__Directions for this task__: Pick each line that has "DbVisualizer" out of the records.

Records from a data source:

==============================

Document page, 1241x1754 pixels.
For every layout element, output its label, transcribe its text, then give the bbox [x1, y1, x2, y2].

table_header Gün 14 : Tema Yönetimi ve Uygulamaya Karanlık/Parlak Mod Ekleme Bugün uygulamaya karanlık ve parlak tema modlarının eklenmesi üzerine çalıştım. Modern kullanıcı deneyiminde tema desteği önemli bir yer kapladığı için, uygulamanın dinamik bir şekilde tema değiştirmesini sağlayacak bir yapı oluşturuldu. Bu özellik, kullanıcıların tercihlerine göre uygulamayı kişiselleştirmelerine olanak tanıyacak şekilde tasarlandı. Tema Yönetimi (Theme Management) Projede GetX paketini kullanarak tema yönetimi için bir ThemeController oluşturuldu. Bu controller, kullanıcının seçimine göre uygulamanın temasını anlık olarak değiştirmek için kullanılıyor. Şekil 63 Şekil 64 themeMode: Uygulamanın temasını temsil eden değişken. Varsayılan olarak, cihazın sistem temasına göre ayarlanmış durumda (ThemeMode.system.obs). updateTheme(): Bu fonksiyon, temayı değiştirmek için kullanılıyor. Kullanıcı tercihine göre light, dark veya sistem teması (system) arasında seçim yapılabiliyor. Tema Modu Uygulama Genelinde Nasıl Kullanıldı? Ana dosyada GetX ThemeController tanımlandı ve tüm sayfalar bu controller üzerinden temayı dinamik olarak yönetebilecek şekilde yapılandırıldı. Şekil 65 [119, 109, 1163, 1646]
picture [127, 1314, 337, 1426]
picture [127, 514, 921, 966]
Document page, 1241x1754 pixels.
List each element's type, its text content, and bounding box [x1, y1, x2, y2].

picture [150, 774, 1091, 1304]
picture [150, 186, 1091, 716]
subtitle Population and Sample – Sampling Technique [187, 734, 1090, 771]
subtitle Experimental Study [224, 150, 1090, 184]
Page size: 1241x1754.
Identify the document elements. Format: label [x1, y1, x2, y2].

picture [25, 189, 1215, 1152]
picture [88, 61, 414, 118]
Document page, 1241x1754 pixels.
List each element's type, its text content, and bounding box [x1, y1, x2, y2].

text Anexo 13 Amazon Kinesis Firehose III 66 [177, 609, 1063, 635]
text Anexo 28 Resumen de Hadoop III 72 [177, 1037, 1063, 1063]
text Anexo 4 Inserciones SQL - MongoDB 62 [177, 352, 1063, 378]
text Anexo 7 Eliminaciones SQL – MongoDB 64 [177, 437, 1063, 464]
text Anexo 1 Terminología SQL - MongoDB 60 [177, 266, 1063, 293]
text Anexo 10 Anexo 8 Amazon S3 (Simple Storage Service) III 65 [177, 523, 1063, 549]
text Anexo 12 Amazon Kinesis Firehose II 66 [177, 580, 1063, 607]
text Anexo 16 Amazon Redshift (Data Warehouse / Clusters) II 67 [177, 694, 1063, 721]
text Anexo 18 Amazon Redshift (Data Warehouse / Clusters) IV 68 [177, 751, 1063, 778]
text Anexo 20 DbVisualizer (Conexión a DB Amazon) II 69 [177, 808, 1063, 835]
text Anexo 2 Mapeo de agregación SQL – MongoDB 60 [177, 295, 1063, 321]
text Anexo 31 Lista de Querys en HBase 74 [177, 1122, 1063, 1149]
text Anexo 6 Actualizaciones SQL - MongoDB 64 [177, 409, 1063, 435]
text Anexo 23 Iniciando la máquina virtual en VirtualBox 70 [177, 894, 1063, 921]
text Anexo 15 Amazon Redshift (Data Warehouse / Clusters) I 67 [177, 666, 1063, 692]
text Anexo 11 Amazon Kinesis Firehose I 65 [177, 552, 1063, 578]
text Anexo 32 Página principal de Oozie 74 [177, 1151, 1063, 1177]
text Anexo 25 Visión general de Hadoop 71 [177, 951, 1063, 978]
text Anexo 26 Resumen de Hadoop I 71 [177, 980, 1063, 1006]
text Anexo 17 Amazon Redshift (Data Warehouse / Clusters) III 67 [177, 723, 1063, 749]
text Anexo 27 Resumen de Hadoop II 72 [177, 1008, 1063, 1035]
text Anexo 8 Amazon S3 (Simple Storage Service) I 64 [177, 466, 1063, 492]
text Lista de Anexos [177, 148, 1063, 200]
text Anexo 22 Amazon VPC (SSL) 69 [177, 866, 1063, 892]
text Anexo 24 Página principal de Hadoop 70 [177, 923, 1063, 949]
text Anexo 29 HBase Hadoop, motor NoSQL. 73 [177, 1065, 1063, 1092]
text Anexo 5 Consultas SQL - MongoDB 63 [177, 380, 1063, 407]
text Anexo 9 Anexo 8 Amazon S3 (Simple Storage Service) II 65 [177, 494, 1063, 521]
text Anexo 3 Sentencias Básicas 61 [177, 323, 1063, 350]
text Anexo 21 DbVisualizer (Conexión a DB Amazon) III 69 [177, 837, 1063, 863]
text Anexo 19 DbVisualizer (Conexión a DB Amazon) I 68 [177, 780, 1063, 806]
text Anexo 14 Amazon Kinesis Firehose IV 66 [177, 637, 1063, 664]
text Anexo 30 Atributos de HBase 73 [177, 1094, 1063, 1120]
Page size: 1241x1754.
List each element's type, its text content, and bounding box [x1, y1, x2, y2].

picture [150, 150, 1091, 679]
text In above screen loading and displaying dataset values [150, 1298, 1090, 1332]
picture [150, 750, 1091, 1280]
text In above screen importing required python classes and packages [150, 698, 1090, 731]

==============================

__Answer box__:
text Anexo 20 DbVisualizer (Conexión a DB Amazon) II 69 [177, 808, 1063, 835]
text Anexo 21 DbVisualizer (Conexión a DB Amazon) III 69 [177, 837, 1063, 863]
text Anexo 19 DbVisualizer (Conexión a DB Amazon) I 68 [177, 780, 1063, 806]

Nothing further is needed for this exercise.